Once on the ridge lack of sleep began to play around with my brain - I was almost falling asleep as I walked (by now I needed a fair bit of walking to recover from each climb before I could run again) so I had to talk to myself and swing my arms crazily to keep awake. Steve was a rock, happy to lead or follow depending on my energy levels, and not outwardly worried when my routefinding off the summit of Rhos Dirion was less than convincing. It was getting light by the time we came to the top of Twmpa, and after a brief pause for more hot drinks and food from the car at Gospel Pass we were back up onto the ridge for the long, final stretch. Even here things didn't let up - Steve had stomach problems which slowed us down and the weather was still hostile at times. The lightening sky, far from being encouraging, only served to remind me how slow we were going as the hours passed. After an eternity (as they say) I was looking down at the priory, and able to summon a final spurt to run down - albeit stiffly and awkwardly - to the finish. In the last field, as I ran up to the wall, I finally felt a real sense of satisfaction that I'd completed the task that I'd set myself two years before. The time was disappointing of course, but I had definitely surpassed last year's performance and made it to the end, so I was happy enough. Touching the ancient stone walls of Llantony Priory with both hands to end the run was a special moment.

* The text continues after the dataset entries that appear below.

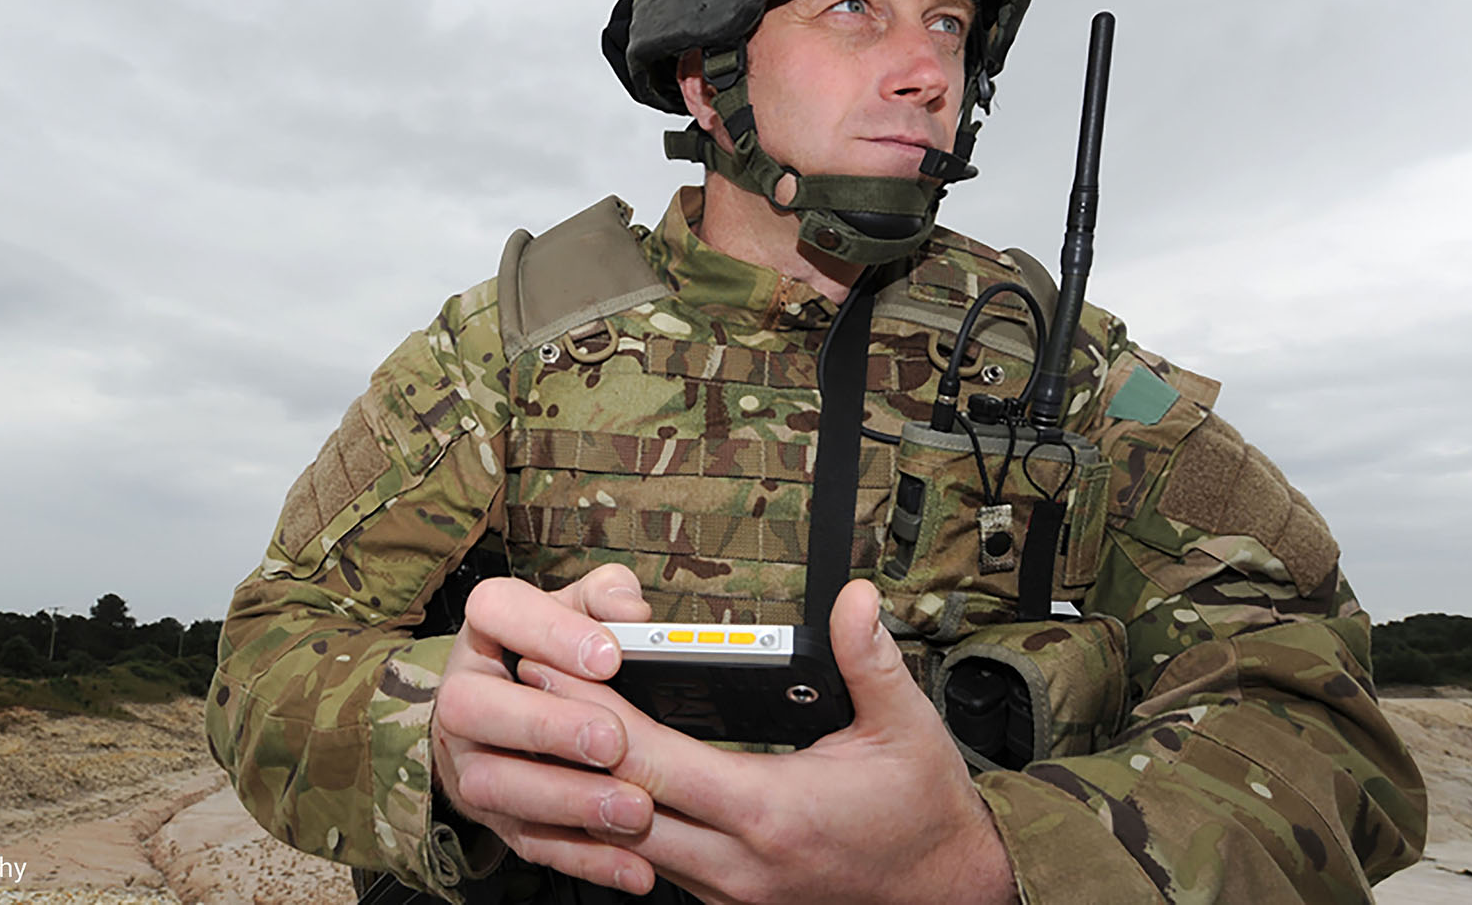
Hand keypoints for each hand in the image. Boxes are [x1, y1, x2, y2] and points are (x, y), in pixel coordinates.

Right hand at [431, 564, 660, 892]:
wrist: (505, 719)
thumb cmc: (551, 655)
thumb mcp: (576, 611)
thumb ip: (605, 597)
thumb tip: (629, 612)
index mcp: (486, 630)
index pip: (495, 611)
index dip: (548, 630)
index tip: (609, 655)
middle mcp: (463, 693)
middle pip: (473, 706)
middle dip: (546, 726)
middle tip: (613, 739)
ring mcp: (469, 759)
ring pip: (494, 784)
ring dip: (566, 800)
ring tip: (634, 808)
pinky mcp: (492, 816)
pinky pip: (527, 842)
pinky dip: (583, 856)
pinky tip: (631, 863)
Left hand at [533, 579, 1018, 904]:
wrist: (950, 892)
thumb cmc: (925, 810)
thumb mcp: (907, 728)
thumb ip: (870, 660)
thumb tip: (854, 596)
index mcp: (770, 812)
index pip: (651, 762)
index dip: (589, 713)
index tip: (547, 666)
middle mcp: (736, 863)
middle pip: (616, 802)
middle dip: (563, 743)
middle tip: (522, 684)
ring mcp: (727, 891)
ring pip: (625, 840)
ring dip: (583, 783)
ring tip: (544, 722)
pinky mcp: (727, 900)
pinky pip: (652, 859)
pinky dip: (619, 815)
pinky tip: (598, 774)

Pics: Steve with Ed (top) and me, on a dull morning at Llantony after a pretty rough night.Thanks guys - you were superb helpers and your reward is that I will one day drag you through this again - sorry.
I'm keen to come and do this again of course, and try to get my time down to 24 hours, or at least close to it. For now though, I'd like to focus on other challenges for a bit so I can come back to the Traverse with a fresh mind. So, the goal for 2007 will be the West Highland Way Race (90 odd miles from Glasgow to Fort William through the mountains) and maybe a half-traverse, just to keep my hand in. Then in 08 I can celebrate my fortieth with a faster traverse.